Natürlich bekommt man mehr Klicks, wenn man „Kondompapst“ schreibt, und auf der Startseite die Bilder
des Papstes mit Bildern von Schwulenparaden abwechseln. Nur, ob der Kirche damit wirklich gedient ist?
@ Meinerven Der Gläubigenschwund kam vor dem Priesterschwund. Ist die Frage damit beantwortet? @ Berens
oft schon diskutiert: Es gibt keinen Pflichtzölibat, da keiner gezwungen ist, Priester zu werden.

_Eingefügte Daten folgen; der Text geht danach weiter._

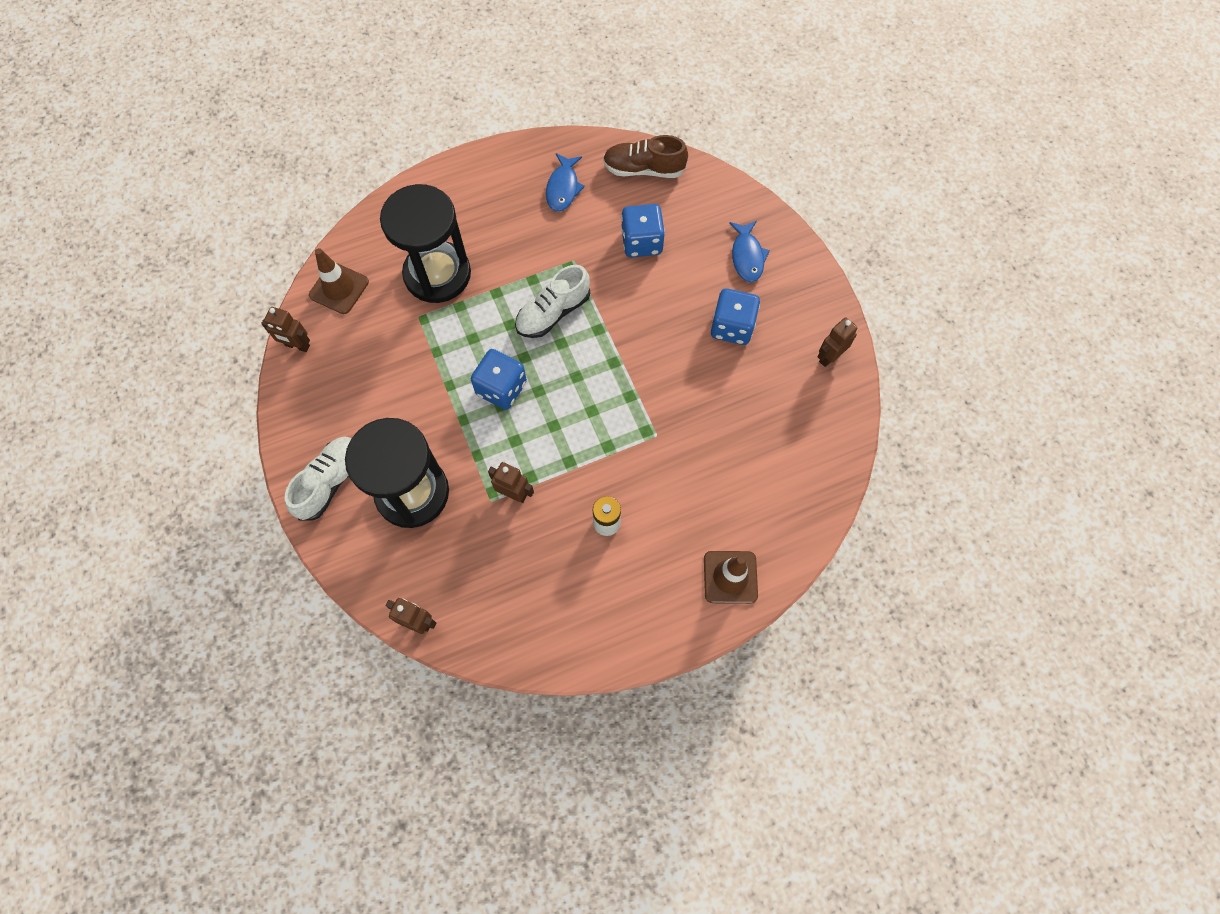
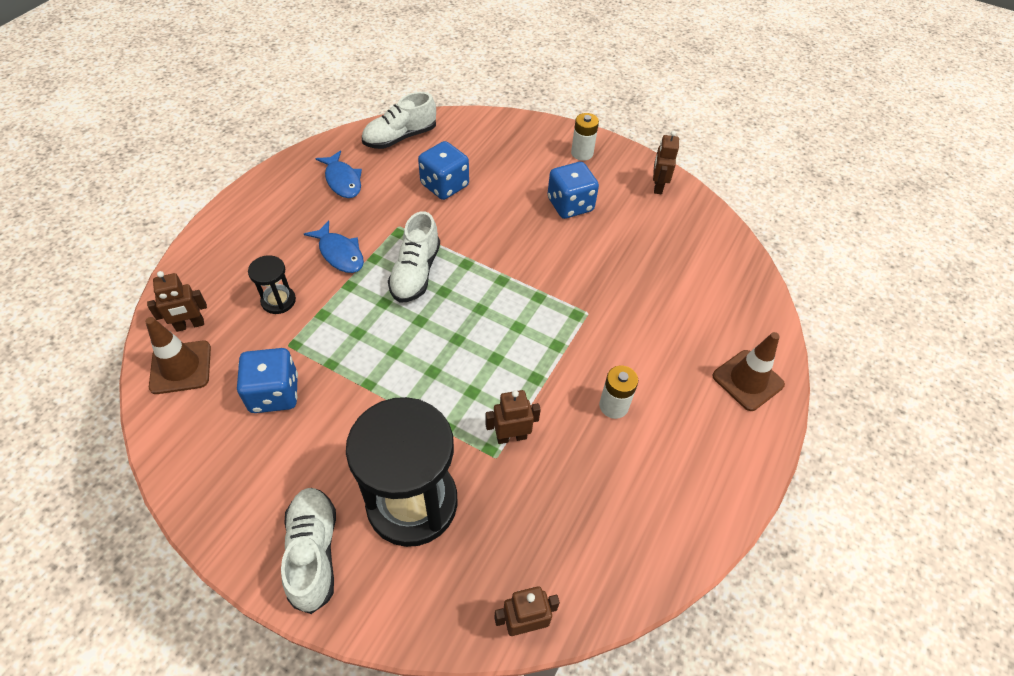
camera: 40 degrees left, 15 degrees down
(297, 346) = (171, 445): brown robot -> brown robot (190, 325)
(437, 274) = (278, 301): black hourglass -> black hourglass, size x0.45
(501, 388) = (421, 357): blue dice -> blue dice (274, 393)
(643, 169) = (400, 137): brown shoe -> white shoe
(747, 256) = (535, 154): blue fish -> blue fish (340, 253)
(791, 280) = (582, 153): none -> white battery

Wenn
jemand heiratet, und sich damit auch zur Treue verpflichtet, nennt man das ja auch nicht „Pflichttreue“.
(dies schreibe ich Dir als ebenfalls selbst denkender…)
#3 bejorommer 09:30:47 | Dienstag, 25. Januar 2011
Zu Zölibat geht Politiker nichts an Eigentlich kann es doch als positives Zeichen gewertet werden, wenn
Volksvertreter christliche Verantwortung zeigen, den Abwärtstrend und den damit verbundenen Seelsorgemangel
nicht länger hinnehmen und verantworten können, zumal der Hauptgrund der Misere, doch die amtskirchliche
Prinzipienreiterei auf dem, weder mit Jesus noch mit dem Evangelium zu begründenden, menschlich erfundenen,
Pflichtzölibat ist. Zum Wohle unserer Kirche wären die Bischöfe sicherlich gut beraten, wenn sie das
Ganze nicht länger auf die leichte Schulter nehmen, mehr Rückgrad und Eigenverantwortung und bei fraglichen
Dingen Roms weniger Angst und übertriebenen Respekt vor dem immer noch fehlbaren Menschen Papst zeigen
würden. Josef Berens (als einfacher, selbst denkender Katholik
Ist doch klar warum die jungen Bischöfe gegen die… Priesterehe sind. Dann sind doch ihre jetzt großartigen
monatlichen Bezüge nach Reichskonkordat nicht mehr sicher ! Zumindest bei zweien kann man dieses behaupten.
Weil diese uns was verkünden, was sie uns nicht vorleben – deshalb wird auch das Kirchenstruktursystem
Gott Lob zusammen brechen. Sie sind ohne Glauben – vollkommen. Atheisten sind es zum 98 % ! Den Zeitrahmen
gibt Gott alleine vor. Deo gratias ! S.-M. O. P. N. !
Teufelskreis Was war zuerst da, die Henne oder das Ei? Ist der Priestermangel eine Folge des zunehmenden
„Gläubigenmangels“, oder nimmt die Zahl der Gläubigen ab, weil es immer weniger Priester vor Ort gibt?